Kin of yours is kin of ours, flashed through Mal's mind, but he knew that the man on the ground might not be in the mood for such a statement right now. He was too focused on the family he'd just lost to be thinking about the one he still had. "We ain't going to interfere, Jayne, we just don't want you to wear yourself out trying to dig a proper hole with a knife. C'mon, now, if you try and do it this way you know it won't be deep enough. Let Zoe get a shovel for you."
He stared at the captain for what felt like an eternity before he finally nodded. "All right," he whispered. "Don't want it done partways. Gotta be right. He deserves the best, always did. Ain't gonna stand by and let him leave with anythin' less."
"Good choice," Mal nearly crooned. "Zoe'll be quick as she can. We'll get him taken care of by night fall, no worries about that." Sending his second in command a meaningful glance that she took to mean she ought to get going after the spade, he began to try and convince his hired gun to move to someplace where they could sit for a while without being in sight of the younger Cobb's corpse. "Vera looks a little scuffed. Bet she could use a cleaning. Maybe it'll help take your mind off of things for a little while. You did a fair bit of work today, earned a rest. Why don't we move someplace a bit cooler than this clearing while we wait on Zoe?"
Jayne's face clouded over. "Vera," he said quietly, a contemplative note in his voice. Pulling the gun around to his front, he stared at it, holding it almost uncomfortably. "I killed him, Mal," he moaned as he fingered the trigger guard.

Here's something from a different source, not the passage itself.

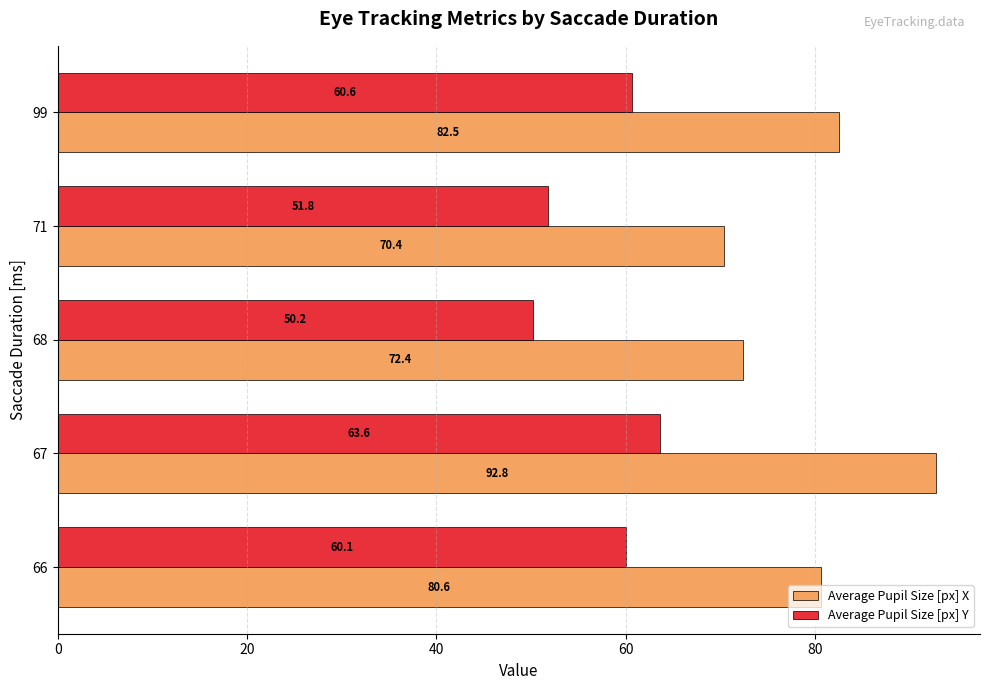

Between 67 and 68, which series saw the biggest shift?

Average Pupil Size [px] X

"I know," he managed past the lump in his throat.
"I killed him...with this." He shook Vera a little for emphasis, looking monumentally confused. Gun I loved took away the brother I adored. Ain't fair. Didn't even have a chance to pick between 'em. I'd a picked Mattie over any gun in the Verse, every time. "I didn't know it was him, Mal." Wouldn't a never hurt him, not knowingly. Kill myself before I did that. "You gotta believe me, I never-"

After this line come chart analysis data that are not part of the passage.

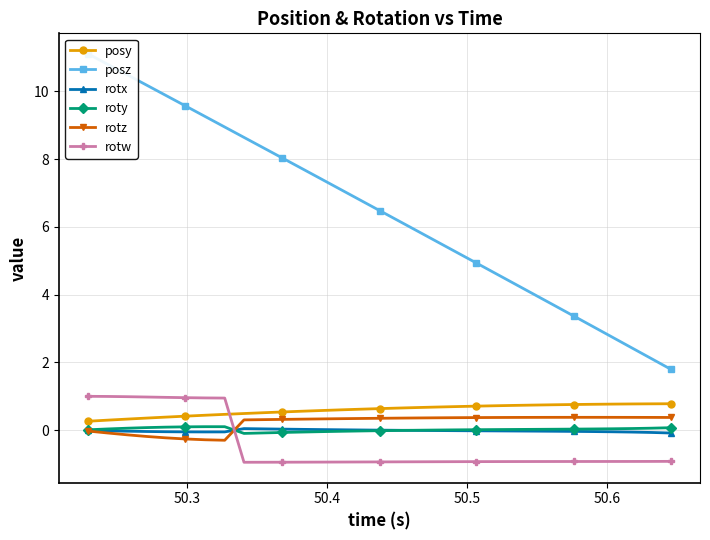

Reading left to right, what are all the values shown in this chart?

posy: 0.3	0.3	0.3	0.4	0.4	0.4	0.4	0.5	0.5	0.5	0.5	0.6	0.6	0.6	0.6	0.6	0.7	0.7	0.7	0.7	0.7	0.7	0.7	0.7	0.8	0.8	0.8	0.8	0.8	0.8	0.8
posz: 11.1	10.8	10.5	10.2	9.9	9.6	9.3	8.9	8.6	8.3	8.0	7.7	7.4	7.1	6.8	6.5	6.2	5.9	5.6	5.2	4.9	4.6	4.3	4.0	3.7	3.4	3.1	2.7	2.4	2.1	1.8
rotx: -0.0	-0.0	-0.0	-0.0	-0.0	-0.0	-0.1	-0.1	0.0	0.0	0.0	0.0	0.0	0.0	0.0	0.0	-0.0	-0.0	-0.0	-0.0	-0.0	-0.0	-0.0	-0.0	-0.0	-0.0	-0.0	-0.0	-0.1	-0.1	-0.1
roty: 0.0	0.0	0.1	0.1	0.1	0.1	0.1	0.1	-0.1	-0.1	-0.1	-0.1	-0.0	-0.0	-0.0	-0.0	-0.0	-0.0	0.0	0.0	0.0	0.0	0.0	0.0	0.0	0.0	0.0	0.0	0.0	0.1	0.1
rotz: -0.0	-0.1	-0.1	-0.2	-0.2	-0.3	-0.3	-0.3	0.3	0.3	0.3	0.3	0.3	0.3	0.3	0.4	0.4	0.4	0.4	0.4	0.4	0.4	0.4	0.4	0.4	0.4	0.4	0.4	0.4	0.4	0.4
rotw: 1.0	1.0	1.0	1.0	1.0	1.0	1.0	0.9	-0.9	-0.9	-0.9	-0.9	-0.9	-0.9	-0.9	-0.9	-0.9	-0.9	-0.9	-0.9	-0.9	-0.9	-0.9	-0.9	-0.9	-0.9	-0.9	-0.9	-0.9	-0.9	-0.9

"Jayne," the captain interrupted as he realized where his gun hand's train of thought was heading. "I know you didn't know. This ain't your fault. This ain't no body's fault, Jayne. You've got to believe that. Was just...a bad situation gone even more wrong. Look at me." When he did, he went on. "I don't hold this against you," he spoke slowly, wanting every word to sink in. "Nobody else on Serenity's going to hold it against you, neither. Nobody, you understand that? It was an accident, and that's all it was. None of us are going to think any less of you for what happened here, dong ma?"
"But..."
"But what?"
"I killed him. Mattie's dead...on account of me." His sunken eyes met Mal's, the lively spark that had always resided within them conspicuously absent. "What kind of a man kills his baby brother, then don't even have the guts to take his own bu lang bu you pe gu1 out of the Verse?"
For the second time that day, Mal just didn't have an answer. Don't do this, he begged silently. Please, please, don't do this to us. Just give it time, and then be Jayne again. We can't replace you, gorram it. Even if we could, I wouldn't have the heart to try. Don't you dare give up. Don't you dare.